Another person thinks himself devout because he daily recites a vast number of prayers, but after saying them he utters the most disagreeable, arrogant, and harmful words at home and among the neighbors. Another gladly takes a coin out of his purse and gives it to the poor, but he cannot extract kindness from his heart to forgive his enemies.
Another forgives his enemies but never pays his creditors unless compelled to do so by force of law. All these individuals are usually considered to be devout, but they are by no means such. Saul’s servants searched for David in his house but David’s wife, Michal, had put a statue on his bed, covering it with David’s clothes, and thus led them to think that it was David himself who was lying there sick and sleeping. In the same manner, many persons clothe themselves with certain outward actions connected with holy devotion, and the world believes that they are truly devout and spiritual whereas they are in fact nothing but copies and phantoms of devotion.
3. Spiritual Agility
Genuine, living devotion, Philothea, presupposes love of God, and hence it is simply true love of God. Yet it is not always love as such. Inasmuch as divine love adorns the soul, it is called grace which makes us pleasing to his Divine Majesty. Inasmuch as it strengthens us to do good, it is called charity. When it has reached a degree of perfection at which it makes us not only do good, but also do this carefully, frequently, and promptly, it is called devotion.
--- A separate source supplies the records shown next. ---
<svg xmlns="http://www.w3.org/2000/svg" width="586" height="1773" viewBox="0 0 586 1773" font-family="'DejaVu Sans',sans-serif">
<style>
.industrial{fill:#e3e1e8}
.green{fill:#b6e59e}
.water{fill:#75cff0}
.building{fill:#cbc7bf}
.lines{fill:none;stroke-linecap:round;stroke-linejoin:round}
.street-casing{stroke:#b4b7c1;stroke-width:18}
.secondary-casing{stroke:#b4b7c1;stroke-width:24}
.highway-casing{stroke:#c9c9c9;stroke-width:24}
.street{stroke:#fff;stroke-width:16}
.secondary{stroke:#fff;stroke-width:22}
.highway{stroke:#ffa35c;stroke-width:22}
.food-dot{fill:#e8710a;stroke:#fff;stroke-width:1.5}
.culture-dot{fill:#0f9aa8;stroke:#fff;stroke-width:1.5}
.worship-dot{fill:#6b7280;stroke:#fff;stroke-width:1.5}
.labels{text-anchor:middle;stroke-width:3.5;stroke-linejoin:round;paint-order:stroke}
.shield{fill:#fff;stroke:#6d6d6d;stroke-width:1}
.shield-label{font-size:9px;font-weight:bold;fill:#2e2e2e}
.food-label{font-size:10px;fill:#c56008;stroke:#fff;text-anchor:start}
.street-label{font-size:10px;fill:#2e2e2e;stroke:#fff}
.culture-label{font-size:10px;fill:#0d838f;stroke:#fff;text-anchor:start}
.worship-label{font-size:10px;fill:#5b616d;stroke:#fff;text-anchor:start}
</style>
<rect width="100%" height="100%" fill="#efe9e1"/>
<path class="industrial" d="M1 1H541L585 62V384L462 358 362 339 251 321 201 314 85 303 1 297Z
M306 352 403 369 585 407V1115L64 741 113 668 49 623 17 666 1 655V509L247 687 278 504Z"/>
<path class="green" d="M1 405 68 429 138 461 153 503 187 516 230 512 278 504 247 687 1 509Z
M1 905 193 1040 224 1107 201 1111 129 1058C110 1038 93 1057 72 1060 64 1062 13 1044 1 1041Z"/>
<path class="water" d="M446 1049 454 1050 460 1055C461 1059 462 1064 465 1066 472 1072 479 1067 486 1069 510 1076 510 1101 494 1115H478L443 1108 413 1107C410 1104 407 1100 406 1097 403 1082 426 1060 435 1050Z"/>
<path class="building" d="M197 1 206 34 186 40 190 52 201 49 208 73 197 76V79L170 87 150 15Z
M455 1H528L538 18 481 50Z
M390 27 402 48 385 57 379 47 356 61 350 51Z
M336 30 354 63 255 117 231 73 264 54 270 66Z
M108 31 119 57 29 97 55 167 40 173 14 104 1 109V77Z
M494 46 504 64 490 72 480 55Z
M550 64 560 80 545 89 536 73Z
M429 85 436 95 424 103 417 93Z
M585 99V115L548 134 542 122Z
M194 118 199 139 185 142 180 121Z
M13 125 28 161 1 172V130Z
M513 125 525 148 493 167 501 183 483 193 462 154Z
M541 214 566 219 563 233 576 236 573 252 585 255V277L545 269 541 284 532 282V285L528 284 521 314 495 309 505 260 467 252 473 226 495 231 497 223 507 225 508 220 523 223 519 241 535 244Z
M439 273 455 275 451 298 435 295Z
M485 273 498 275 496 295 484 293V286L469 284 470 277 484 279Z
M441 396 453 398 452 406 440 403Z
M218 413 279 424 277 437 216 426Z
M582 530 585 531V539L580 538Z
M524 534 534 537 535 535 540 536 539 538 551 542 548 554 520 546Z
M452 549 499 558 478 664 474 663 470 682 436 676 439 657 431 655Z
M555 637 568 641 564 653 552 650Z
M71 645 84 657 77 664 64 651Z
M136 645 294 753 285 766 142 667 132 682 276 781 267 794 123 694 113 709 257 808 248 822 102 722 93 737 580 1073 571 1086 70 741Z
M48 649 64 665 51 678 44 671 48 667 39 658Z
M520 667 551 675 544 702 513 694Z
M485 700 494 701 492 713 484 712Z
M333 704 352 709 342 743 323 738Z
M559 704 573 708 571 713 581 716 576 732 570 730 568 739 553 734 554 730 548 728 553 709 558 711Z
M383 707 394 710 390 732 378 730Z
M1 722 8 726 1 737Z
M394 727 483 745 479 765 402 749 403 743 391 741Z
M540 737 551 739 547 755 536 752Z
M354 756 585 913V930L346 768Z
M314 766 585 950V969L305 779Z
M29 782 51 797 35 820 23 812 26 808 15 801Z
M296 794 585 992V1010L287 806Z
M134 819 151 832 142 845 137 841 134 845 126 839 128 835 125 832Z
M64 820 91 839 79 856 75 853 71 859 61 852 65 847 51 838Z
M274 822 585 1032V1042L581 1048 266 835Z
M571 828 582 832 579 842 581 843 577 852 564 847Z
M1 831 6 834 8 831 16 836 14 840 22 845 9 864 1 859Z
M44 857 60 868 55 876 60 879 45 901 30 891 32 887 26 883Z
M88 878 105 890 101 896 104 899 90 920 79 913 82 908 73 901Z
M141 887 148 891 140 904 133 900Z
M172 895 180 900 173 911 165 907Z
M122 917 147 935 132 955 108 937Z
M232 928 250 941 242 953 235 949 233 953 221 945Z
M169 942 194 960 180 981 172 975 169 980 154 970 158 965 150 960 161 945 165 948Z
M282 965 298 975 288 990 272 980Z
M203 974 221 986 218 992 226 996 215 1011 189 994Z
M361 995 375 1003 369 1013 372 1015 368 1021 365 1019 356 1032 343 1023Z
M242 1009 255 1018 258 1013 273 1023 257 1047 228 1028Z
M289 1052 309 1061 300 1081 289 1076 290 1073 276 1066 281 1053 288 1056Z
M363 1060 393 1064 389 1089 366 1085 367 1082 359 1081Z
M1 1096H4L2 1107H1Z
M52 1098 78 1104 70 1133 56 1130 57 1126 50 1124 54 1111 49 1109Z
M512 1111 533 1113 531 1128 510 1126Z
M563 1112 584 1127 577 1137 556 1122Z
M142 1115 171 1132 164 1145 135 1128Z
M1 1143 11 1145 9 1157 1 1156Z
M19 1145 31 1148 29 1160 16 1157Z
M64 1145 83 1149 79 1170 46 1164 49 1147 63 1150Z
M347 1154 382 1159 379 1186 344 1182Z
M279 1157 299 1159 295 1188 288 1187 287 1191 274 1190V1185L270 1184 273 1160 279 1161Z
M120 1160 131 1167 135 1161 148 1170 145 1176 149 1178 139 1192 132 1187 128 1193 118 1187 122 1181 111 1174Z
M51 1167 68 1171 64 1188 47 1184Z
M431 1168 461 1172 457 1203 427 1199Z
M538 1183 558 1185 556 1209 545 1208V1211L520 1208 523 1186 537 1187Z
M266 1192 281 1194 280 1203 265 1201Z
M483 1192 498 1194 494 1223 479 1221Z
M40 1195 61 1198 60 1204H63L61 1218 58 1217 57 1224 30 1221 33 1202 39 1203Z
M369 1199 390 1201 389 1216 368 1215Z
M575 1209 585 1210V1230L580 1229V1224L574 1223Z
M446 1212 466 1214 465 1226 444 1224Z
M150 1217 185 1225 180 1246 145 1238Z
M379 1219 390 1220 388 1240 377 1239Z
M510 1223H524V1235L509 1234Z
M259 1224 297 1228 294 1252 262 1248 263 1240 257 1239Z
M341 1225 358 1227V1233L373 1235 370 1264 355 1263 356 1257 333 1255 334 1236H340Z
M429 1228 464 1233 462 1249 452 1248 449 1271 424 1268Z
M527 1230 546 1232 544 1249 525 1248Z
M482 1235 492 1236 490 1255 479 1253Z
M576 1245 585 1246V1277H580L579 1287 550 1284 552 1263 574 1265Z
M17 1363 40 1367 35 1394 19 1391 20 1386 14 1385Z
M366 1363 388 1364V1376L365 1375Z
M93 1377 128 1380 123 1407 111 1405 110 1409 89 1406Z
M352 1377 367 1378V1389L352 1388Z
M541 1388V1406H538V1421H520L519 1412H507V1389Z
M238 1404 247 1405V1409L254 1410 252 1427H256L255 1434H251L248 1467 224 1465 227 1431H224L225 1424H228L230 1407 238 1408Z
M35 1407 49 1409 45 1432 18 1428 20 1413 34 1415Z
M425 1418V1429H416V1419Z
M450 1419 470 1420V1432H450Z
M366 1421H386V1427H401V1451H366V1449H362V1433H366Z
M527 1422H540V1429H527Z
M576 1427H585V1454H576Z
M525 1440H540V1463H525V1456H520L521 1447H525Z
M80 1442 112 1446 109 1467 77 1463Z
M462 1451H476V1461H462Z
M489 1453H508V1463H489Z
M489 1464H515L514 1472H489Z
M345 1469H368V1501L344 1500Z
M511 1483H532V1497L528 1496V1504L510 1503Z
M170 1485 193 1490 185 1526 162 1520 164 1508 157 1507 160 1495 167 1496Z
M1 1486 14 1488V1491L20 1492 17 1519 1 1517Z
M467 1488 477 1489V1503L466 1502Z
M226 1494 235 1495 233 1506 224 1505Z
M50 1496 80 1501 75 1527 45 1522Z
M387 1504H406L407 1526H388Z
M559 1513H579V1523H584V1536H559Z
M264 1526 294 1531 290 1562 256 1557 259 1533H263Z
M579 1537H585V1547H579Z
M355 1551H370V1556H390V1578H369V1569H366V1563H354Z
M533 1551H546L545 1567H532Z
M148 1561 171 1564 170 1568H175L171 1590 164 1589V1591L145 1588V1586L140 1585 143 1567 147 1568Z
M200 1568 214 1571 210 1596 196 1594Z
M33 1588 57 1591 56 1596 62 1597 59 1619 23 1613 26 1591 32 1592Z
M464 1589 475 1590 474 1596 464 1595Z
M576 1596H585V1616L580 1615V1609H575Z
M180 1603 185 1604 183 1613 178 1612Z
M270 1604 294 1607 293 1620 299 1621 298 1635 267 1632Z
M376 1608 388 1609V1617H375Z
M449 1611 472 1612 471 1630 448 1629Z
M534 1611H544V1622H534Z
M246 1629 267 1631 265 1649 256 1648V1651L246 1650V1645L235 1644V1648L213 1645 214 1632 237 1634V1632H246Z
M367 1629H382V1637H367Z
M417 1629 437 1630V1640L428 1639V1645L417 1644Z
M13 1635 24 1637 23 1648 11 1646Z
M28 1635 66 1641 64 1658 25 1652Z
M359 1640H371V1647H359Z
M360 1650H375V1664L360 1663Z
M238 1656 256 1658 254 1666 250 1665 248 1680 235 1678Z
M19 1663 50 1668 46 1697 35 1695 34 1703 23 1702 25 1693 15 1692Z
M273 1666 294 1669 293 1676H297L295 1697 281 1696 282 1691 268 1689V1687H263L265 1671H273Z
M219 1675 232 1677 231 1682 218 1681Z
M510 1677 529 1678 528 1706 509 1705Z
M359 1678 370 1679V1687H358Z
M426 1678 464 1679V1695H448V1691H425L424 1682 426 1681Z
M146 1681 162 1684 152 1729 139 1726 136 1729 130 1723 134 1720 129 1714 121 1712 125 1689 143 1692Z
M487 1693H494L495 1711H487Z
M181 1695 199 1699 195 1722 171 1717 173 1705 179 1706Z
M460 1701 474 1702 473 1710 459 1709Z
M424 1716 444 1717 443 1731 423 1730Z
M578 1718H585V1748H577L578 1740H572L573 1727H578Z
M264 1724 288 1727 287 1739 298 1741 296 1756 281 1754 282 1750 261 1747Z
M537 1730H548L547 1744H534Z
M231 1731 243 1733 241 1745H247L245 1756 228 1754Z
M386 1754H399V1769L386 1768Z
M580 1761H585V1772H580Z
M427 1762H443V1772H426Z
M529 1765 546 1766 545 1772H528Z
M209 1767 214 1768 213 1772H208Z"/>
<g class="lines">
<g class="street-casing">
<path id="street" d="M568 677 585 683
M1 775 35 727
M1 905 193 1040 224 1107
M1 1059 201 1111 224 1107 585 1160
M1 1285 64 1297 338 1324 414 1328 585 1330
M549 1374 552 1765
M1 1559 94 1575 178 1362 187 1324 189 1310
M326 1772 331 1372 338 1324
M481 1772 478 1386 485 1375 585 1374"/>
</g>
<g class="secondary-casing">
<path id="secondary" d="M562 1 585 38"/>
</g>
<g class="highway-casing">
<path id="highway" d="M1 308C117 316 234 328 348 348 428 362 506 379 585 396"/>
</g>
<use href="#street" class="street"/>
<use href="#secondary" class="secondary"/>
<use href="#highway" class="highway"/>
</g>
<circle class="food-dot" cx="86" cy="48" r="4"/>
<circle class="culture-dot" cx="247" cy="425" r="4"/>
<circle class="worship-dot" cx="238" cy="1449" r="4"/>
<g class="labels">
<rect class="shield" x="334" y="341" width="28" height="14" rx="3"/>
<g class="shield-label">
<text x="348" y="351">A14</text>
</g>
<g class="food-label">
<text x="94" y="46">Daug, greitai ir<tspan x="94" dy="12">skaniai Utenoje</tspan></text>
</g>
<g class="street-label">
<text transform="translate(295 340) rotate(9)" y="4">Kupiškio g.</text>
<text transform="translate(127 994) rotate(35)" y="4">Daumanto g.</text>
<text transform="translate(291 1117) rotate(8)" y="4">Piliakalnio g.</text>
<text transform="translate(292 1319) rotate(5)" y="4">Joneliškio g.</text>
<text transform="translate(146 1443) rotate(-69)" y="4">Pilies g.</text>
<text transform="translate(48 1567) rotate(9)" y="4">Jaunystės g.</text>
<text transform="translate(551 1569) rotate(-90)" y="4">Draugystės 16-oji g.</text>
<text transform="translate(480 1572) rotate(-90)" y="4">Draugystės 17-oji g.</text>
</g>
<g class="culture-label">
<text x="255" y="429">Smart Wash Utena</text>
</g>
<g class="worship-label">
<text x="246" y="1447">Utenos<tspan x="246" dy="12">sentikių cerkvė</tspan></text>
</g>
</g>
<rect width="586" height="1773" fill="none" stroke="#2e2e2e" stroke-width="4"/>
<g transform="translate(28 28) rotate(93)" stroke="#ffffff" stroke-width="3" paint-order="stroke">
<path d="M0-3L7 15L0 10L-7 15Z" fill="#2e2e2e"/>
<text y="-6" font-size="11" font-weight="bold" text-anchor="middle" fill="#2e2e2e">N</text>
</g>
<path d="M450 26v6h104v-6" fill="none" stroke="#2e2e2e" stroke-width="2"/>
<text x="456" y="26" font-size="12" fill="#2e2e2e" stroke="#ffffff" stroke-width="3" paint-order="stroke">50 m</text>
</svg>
Ostriches never fly; hens fly in a clumsy fashion, near the ground and only once in a while, but eagles, doves, and swallows fly aloft, swiftly and frequently. In like manner, sinners in no way fly up toward God but make their whole course here upon the earth and for the earth. Good people who have not as yet attained to devotion fly toward God by their good works but do so infrequently, slowly, and awkwardly.
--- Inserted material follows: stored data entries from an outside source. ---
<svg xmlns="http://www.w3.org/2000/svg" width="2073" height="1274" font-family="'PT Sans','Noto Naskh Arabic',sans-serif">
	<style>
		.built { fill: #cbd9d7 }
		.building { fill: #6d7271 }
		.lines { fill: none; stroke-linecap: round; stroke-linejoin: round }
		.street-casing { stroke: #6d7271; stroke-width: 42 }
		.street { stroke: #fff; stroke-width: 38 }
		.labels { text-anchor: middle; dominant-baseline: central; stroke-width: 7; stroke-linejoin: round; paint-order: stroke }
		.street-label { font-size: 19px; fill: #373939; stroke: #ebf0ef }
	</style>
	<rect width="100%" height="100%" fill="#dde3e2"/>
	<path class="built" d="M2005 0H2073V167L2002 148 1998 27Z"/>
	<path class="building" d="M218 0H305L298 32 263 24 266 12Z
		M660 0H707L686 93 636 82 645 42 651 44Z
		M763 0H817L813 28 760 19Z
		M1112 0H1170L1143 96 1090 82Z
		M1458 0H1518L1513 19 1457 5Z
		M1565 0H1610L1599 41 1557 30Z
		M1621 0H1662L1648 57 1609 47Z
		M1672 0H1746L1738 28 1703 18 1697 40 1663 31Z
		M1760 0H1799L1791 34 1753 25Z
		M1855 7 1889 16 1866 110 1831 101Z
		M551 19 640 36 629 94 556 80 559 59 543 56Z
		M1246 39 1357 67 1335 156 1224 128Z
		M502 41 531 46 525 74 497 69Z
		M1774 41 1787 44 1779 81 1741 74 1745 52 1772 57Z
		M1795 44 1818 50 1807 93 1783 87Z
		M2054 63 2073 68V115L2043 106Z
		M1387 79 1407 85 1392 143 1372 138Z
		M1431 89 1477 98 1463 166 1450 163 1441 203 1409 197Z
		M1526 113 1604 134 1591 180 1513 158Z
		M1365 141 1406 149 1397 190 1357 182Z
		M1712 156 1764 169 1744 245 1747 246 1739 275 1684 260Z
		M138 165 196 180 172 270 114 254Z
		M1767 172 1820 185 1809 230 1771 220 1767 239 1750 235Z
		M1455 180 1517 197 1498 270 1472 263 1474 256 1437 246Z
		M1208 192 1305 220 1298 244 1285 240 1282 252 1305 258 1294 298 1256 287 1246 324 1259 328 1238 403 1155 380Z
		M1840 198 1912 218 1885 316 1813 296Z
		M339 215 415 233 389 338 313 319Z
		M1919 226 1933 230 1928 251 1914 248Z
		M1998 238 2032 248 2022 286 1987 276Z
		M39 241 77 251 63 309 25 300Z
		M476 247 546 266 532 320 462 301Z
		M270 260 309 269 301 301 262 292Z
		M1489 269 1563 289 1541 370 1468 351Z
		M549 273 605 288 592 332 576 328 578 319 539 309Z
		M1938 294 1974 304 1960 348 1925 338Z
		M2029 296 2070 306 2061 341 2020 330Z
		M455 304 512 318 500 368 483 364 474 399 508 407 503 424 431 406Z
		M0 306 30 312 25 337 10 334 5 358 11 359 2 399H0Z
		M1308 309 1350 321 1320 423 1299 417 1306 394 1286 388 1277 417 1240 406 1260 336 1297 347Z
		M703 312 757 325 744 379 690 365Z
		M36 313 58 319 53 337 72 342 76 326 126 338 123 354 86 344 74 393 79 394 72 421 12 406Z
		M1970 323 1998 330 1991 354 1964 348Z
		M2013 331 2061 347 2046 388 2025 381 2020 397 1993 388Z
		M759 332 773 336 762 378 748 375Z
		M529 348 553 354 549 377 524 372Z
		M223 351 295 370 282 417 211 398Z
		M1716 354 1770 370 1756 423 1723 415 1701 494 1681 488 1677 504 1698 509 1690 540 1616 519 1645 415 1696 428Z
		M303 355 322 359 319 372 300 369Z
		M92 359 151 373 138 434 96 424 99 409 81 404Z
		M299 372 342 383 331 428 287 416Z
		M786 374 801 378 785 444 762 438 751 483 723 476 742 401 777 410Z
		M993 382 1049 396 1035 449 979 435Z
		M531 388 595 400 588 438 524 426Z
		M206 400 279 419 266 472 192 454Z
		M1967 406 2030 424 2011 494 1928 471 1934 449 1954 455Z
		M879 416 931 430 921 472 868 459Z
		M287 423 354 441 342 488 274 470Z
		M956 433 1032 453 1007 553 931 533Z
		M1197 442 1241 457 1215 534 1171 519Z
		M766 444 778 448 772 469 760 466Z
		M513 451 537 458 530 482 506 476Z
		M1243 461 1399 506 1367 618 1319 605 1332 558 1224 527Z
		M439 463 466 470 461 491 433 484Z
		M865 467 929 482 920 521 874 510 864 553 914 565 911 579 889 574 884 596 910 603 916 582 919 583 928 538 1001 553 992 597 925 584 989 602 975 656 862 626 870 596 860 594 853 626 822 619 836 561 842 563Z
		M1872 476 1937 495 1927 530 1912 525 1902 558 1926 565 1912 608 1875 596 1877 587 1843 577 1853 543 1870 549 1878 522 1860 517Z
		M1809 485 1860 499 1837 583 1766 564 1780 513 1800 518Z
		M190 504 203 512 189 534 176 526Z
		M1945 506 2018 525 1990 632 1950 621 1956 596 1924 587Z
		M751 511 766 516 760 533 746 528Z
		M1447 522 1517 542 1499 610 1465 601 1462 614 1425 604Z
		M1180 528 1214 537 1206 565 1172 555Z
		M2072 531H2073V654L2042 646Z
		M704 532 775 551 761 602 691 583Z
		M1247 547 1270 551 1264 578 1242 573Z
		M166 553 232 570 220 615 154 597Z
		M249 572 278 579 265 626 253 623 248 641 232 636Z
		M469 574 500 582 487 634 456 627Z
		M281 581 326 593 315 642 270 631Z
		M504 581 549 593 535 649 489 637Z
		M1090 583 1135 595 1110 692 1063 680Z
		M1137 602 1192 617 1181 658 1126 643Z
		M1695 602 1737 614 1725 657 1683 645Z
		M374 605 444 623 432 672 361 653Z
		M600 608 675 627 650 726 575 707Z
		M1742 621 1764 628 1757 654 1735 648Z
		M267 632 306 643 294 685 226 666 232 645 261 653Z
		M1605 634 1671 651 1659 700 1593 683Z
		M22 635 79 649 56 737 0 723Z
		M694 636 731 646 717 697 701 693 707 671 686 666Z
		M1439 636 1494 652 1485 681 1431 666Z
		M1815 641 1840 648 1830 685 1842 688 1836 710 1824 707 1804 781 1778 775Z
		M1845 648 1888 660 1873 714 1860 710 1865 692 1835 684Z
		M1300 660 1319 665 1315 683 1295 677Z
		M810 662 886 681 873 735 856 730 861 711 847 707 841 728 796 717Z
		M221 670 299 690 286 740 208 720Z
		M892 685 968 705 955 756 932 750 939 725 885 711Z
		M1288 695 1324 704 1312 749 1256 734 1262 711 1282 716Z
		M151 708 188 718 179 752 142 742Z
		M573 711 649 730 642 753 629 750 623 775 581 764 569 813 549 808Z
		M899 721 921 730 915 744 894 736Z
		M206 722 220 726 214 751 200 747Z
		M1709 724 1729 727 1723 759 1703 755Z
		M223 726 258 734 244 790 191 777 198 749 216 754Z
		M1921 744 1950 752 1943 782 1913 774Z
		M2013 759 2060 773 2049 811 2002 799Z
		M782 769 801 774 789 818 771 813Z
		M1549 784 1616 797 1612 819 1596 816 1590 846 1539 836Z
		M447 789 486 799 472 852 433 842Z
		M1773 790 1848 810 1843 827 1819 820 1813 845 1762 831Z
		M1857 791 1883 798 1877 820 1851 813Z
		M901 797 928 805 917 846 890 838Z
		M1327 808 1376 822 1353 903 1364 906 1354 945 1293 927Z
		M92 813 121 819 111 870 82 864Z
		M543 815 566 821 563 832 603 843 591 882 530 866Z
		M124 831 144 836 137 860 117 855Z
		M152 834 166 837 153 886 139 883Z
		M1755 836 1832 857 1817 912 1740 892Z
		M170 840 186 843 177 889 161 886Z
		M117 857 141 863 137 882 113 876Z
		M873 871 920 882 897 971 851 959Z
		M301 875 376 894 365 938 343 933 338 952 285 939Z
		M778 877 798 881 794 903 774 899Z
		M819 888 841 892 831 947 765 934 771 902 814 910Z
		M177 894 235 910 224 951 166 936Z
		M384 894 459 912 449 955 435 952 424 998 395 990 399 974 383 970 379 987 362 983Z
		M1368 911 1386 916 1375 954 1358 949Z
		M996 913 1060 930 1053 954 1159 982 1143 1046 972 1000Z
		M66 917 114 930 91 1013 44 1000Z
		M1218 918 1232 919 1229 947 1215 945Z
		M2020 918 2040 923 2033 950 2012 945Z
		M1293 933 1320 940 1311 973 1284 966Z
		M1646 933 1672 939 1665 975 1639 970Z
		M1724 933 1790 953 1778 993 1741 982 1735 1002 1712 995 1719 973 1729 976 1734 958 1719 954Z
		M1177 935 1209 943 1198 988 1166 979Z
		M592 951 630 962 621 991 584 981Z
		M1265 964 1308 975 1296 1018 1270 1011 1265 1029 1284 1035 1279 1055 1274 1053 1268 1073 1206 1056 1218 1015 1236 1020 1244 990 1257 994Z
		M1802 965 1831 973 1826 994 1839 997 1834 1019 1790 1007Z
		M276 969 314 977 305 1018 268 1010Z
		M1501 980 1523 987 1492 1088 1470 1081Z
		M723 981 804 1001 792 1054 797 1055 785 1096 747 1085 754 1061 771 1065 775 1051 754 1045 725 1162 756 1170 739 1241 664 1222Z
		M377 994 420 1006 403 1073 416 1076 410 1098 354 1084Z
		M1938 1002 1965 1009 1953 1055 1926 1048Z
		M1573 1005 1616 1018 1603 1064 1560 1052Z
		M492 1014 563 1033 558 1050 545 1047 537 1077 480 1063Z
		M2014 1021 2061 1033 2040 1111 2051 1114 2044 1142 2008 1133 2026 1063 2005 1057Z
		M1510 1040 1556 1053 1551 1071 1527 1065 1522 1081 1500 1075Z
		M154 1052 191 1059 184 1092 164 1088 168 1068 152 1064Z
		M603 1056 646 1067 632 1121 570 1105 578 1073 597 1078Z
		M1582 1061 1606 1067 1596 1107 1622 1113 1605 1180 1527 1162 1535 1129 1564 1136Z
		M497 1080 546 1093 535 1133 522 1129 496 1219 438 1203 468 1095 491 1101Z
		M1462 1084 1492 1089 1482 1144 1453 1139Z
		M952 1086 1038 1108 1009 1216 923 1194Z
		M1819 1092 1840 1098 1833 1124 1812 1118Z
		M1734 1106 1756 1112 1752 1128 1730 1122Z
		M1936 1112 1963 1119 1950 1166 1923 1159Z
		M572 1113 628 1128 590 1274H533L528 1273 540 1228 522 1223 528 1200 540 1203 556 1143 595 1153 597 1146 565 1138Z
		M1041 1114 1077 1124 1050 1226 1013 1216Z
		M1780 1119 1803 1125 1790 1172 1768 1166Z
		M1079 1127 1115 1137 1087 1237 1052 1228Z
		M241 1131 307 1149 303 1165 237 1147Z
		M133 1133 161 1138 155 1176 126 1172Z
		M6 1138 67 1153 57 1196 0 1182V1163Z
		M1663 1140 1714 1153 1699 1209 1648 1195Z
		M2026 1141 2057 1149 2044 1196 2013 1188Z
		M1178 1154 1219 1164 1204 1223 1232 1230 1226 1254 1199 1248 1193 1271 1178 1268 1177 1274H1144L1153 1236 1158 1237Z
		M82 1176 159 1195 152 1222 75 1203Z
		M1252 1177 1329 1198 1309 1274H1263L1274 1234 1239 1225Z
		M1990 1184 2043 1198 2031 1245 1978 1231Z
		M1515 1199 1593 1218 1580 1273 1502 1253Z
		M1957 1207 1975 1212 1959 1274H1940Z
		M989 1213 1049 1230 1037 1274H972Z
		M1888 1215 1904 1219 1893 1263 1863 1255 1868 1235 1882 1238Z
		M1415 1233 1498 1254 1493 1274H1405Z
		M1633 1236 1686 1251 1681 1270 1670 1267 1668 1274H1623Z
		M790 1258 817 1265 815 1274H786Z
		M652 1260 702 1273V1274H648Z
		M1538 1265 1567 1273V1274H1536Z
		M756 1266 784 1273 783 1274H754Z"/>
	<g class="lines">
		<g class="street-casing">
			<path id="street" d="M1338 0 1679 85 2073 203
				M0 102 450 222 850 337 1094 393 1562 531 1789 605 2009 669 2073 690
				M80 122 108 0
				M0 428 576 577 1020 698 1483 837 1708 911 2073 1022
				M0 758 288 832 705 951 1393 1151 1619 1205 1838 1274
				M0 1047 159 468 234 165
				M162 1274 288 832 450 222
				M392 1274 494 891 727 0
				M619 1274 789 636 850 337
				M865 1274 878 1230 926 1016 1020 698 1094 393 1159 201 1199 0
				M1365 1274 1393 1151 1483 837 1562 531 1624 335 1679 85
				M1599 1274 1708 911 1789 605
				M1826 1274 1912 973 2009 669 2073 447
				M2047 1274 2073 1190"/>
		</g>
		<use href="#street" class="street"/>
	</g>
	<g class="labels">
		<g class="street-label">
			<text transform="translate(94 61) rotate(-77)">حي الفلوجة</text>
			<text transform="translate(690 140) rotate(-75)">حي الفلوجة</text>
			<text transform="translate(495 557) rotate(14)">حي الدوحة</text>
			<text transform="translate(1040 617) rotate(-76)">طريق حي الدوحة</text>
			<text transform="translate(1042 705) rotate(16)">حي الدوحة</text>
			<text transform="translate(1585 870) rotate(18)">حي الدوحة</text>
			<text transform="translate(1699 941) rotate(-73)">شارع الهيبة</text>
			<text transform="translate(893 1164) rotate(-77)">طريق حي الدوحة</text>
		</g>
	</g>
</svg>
Devout souls ascend to God more frequently, promptly, and with lofty heights. In short, devotion is simply that spiritual agility by which charity works in us or by aid of which we work quickly and lovingly. Just as it is the function of charity to enable us to observe all God’s commandments in general and without exception, so it is the part of devotion to enable us to observe them more quickly and diligently.
Hence anyone who does not observe all God’s commandments cannot be held to be either good or devout. To be good a person must have charity, and to be devout, in addition to charity, he must have great zeal and readiness in performing charitable actions.